# Given passage:

---

Maria Elizabeth Ender, better known as Mariska Veres () (1 October 1947 – 2 December 2006), was a Dutch singer who was best known as the lead singer of the rock group Shocking Blue. Described as being similar to a young Cher, she was known for her sultry voice, eccentric performances, and her striking appearance which featured kohl-rimmed eyes, high cheekbones, and long jet black hair, which was actually a wig.

Biography

Family 
Veres was born in The Hague, in the Netherlands. Her father was the Hungarian Romani violinist Lajos Veres (1912–1981), and her mother Maria Ender (1912–1986) was of French and Russian heritage.

Singing career 

Veres began her career as a singer in 1963 with the guitar band Les Mysteres. In 1964 the band recorded an EP (GTB-label, 10 copies only) with Veres singing on side 1: "Summertime" (solo) and "Someone" (a duet). In 2010 the EP was re-released by record club Platenclub Utrecht (PLUT 009). In 1965, she sang with the Bumble Bees, and then with the Blue Fighters, Danny and his Favourites and General Four. Later in 1966 she sang with the Motowns with whom she also played organ.

In 1968, she was invited to join Shocking Blue to replace lead singer Fred de Wilde, who had to join the army. In 1969/1970 Shocking Blue gained worldwide fame with the hit single "Venus". The month of their arrival in the United States gossip columnist Earl Wilson referred to Veres as a 'beautiful busty girl'. 

When Shocking Blue split up on 1 June 1974, Veres continued in a solo career. Her singles "Take Me High" (1975) and "Lovin' You" (1976) were popular mainly in the Netherlands, Belgium, and Germany. She also released the singles "Tell It Like It Is" (1975), a cover version of Dusty Springfield's "Little By Little" (1976), and "Too Young" (1978).

Shocking Blue reunited in 1984. This comeback turned out to be successful, but one of the other original members, Robbie van Leeuwen, stepped back from the group, partly because he had moved to Luxembourg but also due to the success of Bananarama's cover of "Venus".

Veres started the jazz group The Shocking Jazz Quintet in 1993, and recorded an album (Shocking You) with pop songs from the 1960s and 1970s, now in a jazz version. From 1993 to 2006 she performed in yet another reincarnation of Shocking Blue (recorded the songs Body and Soul and Angel, both produced by former member Robbie van Leeuwen), and also recorded an album with Andrei Serban in 2003, named Gipsy Heart, going back to her Romani roots.

---

# Supplied data:
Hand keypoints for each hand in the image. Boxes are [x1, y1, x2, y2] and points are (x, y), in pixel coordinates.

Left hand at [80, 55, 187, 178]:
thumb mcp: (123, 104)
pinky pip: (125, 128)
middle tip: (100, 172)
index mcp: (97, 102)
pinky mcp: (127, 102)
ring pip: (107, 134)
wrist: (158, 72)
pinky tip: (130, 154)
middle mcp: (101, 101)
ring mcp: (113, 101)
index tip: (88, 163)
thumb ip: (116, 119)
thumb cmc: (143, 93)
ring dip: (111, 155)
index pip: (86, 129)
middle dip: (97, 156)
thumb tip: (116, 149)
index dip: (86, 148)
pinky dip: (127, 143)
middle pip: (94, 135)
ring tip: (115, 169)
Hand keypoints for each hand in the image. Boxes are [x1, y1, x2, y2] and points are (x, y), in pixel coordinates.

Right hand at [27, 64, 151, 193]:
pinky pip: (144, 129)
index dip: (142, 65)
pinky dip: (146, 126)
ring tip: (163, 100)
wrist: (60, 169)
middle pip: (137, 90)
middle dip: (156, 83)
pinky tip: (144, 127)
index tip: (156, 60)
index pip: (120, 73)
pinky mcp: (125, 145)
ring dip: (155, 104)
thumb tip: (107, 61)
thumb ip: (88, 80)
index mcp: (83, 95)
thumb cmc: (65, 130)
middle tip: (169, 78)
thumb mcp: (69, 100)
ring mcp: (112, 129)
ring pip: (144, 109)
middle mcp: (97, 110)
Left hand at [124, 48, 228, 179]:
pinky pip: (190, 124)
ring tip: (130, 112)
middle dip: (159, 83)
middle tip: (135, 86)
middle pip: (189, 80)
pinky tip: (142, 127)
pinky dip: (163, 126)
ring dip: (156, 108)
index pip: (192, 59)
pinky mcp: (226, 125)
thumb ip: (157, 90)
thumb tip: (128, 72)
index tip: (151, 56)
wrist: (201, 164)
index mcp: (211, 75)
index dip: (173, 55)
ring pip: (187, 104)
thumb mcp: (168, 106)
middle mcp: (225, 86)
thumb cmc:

---

# Work task:
Carry on the biography of Mariska Veres from its final sentence.

# Answer section:
A version of "Venus" was posthumously released in 2007, a few months after her death, recorded with pianist/bandleader Dolf de Vries (on the album Another Touch). Veres recorded "Venus" four times: with "Shocking Blue" (1969), with the "Mariska Veres Shocking Jazz Quintet" (1993), with "Formula Diablo" (in English/Spanish, 1997), and with "Dolf de Vries" (a lounge version of "Venus", 2005–2006).

Personal life and death 
Veres had a long-term relationship with guitarist , but never married or had children. Reminiscing to the Belgian magazine Flair, she remarked about her early fame: "I was just a painted doll (back in those days), nobody could ever reach me. Nowadays, I am more open to people". 

Veres died of gallbladder cancer on 2 December 2006 at age 59, just three weeks after the disease had been detected.

Discography

Solo singles
1975 "Take Me High/I Am Loving You" (Pink Elephant, Polydor, Decca)
1976 "Tell It Like It Is/Wait Till' I Get Back to You" (Pink Elephant, Polydor)
1976 "Loving You/You Showed Me How" (Pink Elephant)
1977 "Little by Little/Help the Country" (Pink Elephant)
1978 "Too Young/You Don't Have to Know" (Seramble)
1978 "Bye Bye to Romance/It's a Long Hard Road" (CNR)
1980 "Looking Out for Number One/So Sad Without You" (CNR)
1982 "Wake Up City/In the Name of Love" (EMI Records)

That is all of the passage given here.